# Extrait du document
========================

1770-11-09, de Voltaire [François Marie Arouet] à Catherine II, czarina of Russia.

Madame,

Je ne parlerai pas aujourd’hui à votre majesté impériale de Moustapha et d’Ali Beg.
Je suis assailli par une troupe de genevois qui s’adressent à moi pour être payés de l’argent que leur doit mr de Tschoglokoff, lieutenantcolonel. Ils disent qu’il a fait un abandon de ses biens à ses créanciers. Ils demandent à y être compris en vertu de votre code de lois. Ils disent que je dois être leur avocat auprès de votre majesté. Ils ont ouï dire que j’avais quelque fois l’honneur de vous écrire et de là ils concluent que je dois vous importuner. Ils prétendent que votre majesté daigne entrer dans les plus petites affaires comme dans les plus grandes; ils disent qu’ils savent très bien que vous rendez justice à tout le monde. Enfin ils ne m’ont pas voulu quitter que je n’aie pris une note de leurs principales créances.

Je prends donc la liberté d’envoyer cette note qui est très exacte. Mr de Tschoglokoff convient de cette dette. Et supposé qu’il ait du bien et qu’il paie ses créanciers, supposé encore qu’il y ait de l’argent de reste pour les genevois (vos sujets préalablement payés) alors votre majesté peut ordonner d’un mot que justice soit faite à tout le monde.

========================

# Consigne 1
Relevez tous les noms de personnes cités dans le corps de la lettre de Voltaire à Catherine II, à partir de « Madame, ».
# Consigne 2
Selon les Genevois de la lettre de Voltaire à Catherine II, qu'a fait mr de Tschoglokoff de ses biens ?
Les lignes ci-dessous ne sont pas nécessaires.

# Lignes fournies
========================

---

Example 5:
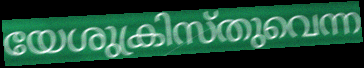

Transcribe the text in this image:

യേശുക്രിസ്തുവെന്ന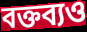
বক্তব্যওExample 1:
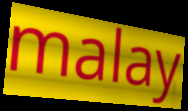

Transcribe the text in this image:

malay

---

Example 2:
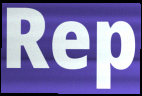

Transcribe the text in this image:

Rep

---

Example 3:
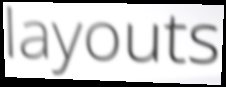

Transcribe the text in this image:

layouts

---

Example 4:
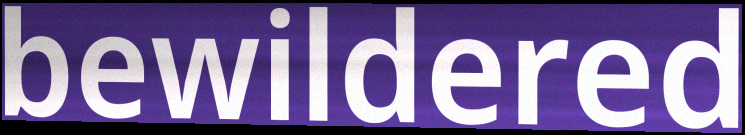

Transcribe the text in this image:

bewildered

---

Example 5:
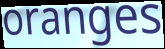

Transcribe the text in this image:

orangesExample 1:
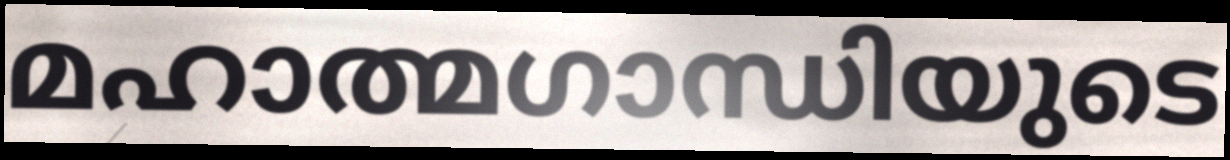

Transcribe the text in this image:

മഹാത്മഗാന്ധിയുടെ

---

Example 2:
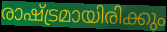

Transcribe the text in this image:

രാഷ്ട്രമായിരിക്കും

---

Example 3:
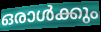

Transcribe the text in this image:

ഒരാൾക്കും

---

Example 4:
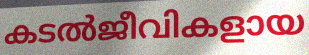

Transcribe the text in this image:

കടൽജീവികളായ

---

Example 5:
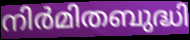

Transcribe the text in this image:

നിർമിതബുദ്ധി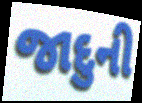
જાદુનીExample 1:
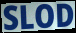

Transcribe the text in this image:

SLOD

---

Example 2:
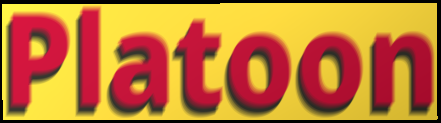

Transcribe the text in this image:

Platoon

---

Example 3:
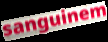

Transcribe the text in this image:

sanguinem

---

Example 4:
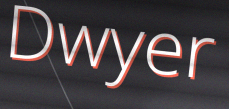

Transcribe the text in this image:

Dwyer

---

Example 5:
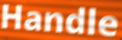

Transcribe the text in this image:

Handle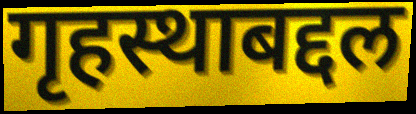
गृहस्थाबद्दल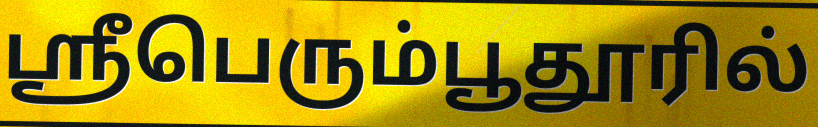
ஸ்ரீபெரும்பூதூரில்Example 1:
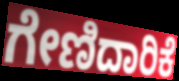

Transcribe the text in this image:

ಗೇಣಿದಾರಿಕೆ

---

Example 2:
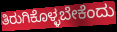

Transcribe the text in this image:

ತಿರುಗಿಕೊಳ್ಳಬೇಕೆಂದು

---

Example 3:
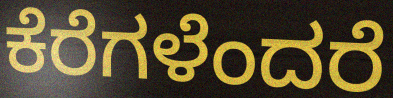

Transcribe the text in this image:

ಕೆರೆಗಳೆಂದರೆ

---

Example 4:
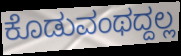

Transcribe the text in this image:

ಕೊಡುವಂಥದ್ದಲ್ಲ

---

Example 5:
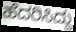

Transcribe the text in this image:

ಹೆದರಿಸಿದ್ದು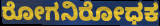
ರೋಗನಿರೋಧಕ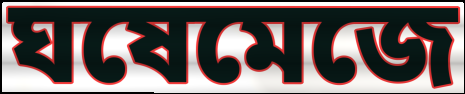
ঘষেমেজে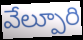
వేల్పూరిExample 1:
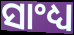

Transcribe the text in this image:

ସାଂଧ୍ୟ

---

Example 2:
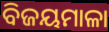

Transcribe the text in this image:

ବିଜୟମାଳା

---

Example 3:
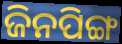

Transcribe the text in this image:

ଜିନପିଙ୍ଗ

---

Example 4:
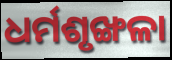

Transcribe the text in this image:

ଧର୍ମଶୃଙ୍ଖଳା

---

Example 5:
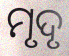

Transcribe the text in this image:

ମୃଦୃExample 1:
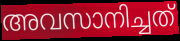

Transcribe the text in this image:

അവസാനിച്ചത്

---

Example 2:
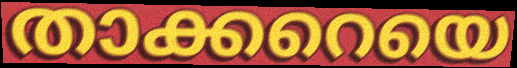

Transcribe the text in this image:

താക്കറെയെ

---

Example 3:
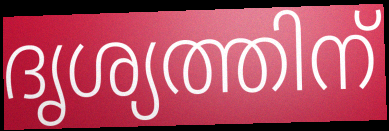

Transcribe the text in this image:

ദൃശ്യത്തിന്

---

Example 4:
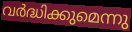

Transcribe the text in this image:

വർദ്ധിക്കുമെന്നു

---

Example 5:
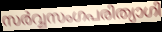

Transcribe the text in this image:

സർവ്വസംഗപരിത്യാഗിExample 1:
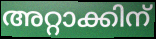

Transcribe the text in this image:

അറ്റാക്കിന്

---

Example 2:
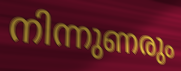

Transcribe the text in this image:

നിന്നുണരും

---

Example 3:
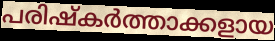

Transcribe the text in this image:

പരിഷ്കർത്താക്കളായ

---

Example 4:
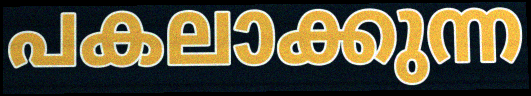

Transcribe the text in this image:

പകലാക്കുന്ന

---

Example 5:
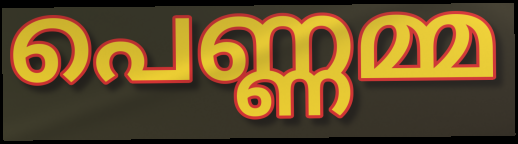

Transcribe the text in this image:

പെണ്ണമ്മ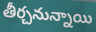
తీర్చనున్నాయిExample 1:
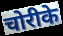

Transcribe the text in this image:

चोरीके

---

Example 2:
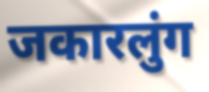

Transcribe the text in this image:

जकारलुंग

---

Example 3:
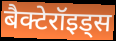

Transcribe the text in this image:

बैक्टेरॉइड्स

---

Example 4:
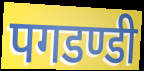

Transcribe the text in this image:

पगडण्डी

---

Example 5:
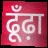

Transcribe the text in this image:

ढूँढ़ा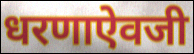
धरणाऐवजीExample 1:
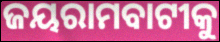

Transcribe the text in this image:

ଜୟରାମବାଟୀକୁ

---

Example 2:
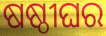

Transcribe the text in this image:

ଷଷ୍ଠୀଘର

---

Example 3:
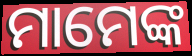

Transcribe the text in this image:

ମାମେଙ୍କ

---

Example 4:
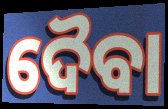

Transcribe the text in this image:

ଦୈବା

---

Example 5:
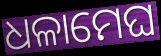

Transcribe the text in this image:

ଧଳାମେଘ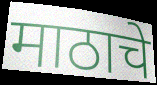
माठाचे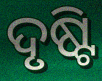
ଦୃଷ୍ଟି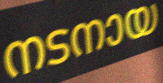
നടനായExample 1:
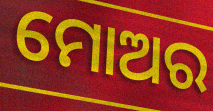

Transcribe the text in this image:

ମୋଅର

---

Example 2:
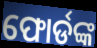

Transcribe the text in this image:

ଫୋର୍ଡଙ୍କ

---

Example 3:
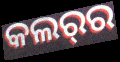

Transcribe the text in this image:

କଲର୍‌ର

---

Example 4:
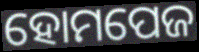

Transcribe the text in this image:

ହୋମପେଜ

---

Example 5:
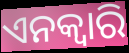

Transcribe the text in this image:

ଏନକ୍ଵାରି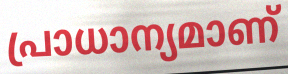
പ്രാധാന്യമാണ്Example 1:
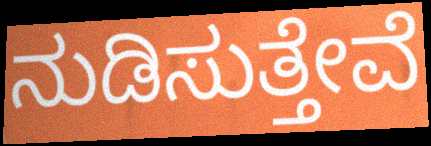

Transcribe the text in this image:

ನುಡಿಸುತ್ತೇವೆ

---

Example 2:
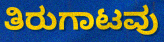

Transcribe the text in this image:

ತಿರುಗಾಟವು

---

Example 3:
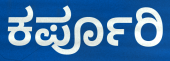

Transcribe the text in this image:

========================

# Réponse attendue 1
Moustapha, Ali Beg, Tschoglokoff

# Réponse attendue 2
Il a fait un abandon de ses biens à ses créanciers.